Thousands of educational institutions worldwide, including Australian universities, TAFEs, and state schools, have been affected by a global data breach targeting the Canvas learning management system. The hack, perpetrated by a criminal threat actor, has compromised names, email addresses, student ID numbers, and messages between users.
Instructure, the American company behind Canvas, confirmed the cybersecurity incident on its status page over the weekend. Chief Information Security Officer Steve Proud stated that the company believes it has contained the breach and is working to understand its extent. The notorious hacking group ShinyHunters has claimed responsibility.
In Australia, affected institutions include state schools in Queensland and Tasmania, universities in New South Wales and South Australia, and TasTAFE. The federal government's National Office of Cyber Security is coordinating a response. National Cyber Security Coordinator Michelle McGuinness urged those potentially impacted not to respond to unsolicited contact.

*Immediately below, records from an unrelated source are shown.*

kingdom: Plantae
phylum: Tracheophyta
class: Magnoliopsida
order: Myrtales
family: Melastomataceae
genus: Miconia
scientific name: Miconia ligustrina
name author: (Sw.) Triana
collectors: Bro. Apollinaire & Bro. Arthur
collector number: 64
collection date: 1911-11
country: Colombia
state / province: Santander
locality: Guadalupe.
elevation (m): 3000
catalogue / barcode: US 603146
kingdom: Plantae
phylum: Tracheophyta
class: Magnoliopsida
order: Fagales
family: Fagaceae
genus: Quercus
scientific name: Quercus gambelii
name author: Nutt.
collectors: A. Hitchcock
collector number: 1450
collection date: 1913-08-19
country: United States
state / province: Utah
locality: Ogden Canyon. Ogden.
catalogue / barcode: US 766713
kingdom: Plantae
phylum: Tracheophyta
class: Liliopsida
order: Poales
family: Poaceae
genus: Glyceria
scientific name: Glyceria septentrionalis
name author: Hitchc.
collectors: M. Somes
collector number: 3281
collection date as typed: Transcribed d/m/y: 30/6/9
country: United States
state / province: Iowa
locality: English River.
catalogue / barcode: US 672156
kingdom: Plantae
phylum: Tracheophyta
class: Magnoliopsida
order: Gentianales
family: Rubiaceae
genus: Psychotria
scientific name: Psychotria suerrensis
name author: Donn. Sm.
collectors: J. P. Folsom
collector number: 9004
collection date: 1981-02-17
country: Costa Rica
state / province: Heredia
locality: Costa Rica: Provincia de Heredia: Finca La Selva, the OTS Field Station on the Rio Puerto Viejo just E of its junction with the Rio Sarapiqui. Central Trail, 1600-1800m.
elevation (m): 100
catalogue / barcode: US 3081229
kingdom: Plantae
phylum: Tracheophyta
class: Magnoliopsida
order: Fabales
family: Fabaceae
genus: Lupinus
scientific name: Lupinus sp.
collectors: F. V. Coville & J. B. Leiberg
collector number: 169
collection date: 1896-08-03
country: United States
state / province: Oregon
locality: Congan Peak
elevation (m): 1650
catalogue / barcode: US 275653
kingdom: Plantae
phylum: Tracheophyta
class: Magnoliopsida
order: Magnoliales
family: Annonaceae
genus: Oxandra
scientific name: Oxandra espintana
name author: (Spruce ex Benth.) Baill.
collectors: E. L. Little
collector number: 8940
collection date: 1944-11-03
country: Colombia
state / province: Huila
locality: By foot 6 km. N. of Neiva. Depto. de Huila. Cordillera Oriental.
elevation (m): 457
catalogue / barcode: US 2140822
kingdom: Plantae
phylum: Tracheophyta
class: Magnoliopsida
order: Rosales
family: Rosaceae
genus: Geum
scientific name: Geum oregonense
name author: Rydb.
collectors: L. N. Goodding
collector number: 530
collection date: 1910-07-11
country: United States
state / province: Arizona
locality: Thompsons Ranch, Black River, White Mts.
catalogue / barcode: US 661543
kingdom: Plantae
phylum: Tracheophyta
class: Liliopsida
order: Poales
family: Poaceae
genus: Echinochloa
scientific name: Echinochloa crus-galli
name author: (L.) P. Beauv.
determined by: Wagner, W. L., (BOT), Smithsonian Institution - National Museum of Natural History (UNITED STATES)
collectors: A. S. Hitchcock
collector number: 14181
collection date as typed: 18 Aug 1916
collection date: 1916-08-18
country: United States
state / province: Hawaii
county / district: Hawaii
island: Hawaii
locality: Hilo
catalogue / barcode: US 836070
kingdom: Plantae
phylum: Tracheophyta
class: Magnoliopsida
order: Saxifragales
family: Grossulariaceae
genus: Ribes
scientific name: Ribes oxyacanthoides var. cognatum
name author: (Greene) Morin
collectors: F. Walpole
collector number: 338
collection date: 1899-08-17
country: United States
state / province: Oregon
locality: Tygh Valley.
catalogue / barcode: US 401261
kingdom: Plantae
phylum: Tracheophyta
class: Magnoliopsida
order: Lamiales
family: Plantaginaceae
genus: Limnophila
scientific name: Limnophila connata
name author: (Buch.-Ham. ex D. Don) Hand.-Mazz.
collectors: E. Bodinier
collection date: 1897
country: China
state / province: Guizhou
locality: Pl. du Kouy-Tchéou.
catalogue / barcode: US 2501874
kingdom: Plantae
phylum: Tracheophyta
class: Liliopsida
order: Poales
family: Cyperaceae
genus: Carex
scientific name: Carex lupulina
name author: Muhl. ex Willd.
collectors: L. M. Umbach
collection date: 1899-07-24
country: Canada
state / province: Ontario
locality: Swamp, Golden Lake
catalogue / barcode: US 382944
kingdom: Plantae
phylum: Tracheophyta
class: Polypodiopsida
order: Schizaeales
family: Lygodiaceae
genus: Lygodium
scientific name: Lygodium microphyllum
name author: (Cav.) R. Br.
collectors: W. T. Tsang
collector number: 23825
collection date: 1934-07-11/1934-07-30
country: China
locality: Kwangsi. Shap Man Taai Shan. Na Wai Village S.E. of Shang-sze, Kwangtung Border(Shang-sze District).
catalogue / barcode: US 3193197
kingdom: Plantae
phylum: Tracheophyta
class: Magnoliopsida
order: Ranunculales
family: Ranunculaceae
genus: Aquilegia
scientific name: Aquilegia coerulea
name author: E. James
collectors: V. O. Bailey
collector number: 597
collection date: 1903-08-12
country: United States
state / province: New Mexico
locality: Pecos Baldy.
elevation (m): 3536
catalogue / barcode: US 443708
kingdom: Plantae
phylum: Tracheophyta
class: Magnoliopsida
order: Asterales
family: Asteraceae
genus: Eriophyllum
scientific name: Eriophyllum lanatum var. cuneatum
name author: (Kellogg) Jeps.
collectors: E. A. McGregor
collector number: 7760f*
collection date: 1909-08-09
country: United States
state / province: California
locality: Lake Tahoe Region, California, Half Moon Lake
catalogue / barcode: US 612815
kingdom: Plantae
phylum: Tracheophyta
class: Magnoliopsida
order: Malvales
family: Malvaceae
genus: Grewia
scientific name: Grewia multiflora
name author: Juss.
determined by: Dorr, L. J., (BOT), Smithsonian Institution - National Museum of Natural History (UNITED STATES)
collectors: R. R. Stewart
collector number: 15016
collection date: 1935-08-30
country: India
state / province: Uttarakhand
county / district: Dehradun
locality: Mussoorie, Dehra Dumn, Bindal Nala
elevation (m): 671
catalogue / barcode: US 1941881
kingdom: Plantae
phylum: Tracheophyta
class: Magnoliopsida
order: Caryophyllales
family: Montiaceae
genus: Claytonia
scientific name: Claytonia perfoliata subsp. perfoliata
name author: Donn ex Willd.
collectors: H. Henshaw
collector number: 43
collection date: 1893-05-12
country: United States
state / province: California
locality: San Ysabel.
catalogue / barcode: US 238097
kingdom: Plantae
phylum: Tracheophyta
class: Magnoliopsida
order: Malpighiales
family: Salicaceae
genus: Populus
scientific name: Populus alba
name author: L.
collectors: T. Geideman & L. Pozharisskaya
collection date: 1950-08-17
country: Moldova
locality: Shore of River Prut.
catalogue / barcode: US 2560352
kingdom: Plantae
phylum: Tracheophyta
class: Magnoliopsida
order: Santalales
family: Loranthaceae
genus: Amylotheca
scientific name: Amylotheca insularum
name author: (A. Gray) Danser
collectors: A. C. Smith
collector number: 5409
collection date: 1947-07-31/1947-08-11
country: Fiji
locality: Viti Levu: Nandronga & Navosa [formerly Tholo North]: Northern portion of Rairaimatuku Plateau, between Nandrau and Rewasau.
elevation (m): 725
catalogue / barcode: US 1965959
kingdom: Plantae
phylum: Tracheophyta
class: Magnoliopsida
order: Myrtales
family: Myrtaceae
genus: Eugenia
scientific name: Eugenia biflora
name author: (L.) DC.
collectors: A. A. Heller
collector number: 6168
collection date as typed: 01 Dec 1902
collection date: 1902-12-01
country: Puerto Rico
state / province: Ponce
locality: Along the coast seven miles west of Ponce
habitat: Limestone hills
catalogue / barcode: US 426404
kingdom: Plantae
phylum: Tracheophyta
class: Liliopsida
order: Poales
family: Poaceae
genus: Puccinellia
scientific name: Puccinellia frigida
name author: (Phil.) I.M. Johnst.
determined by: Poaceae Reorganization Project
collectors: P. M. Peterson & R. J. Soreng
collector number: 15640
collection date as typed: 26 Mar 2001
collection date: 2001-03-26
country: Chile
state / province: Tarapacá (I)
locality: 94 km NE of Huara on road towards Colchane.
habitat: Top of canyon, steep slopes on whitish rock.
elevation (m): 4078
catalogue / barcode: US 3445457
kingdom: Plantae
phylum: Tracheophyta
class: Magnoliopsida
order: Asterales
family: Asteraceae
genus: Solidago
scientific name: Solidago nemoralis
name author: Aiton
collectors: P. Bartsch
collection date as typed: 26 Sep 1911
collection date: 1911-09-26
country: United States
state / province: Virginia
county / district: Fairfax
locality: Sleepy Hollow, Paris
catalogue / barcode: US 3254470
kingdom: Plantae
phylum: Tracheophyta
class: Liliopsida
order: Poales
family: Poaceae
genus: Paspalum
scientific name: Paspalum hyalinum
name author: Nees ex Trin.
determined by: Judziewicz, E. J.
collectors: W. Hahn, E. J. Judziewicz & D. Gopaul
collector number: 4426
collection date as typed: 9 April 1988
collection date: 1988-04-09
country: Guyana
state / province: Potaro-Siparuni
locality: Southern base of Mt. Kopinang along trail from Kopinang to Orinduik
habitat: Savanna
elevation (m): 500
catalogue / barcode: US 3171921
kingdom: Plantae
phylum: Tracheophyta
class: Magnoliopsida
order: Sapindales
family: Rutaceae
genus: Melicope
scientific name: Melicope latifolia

Queensland Education Minister John-Paul Langbroek said early advice suggests over 200 million people could be impacted globally, across more than 9,000 institutions. Queensland's Department of Education is providing priority support to vulnerable families. The Queensland Teachers' Union has called for a thorough investigation into the breach.
Tasmania's Department of Education confirmed state schools using Canvas have been notified, and investigations are ongoing. TasTAFE also revealed some students were affected. The compromised data has not been publicly released at this stage.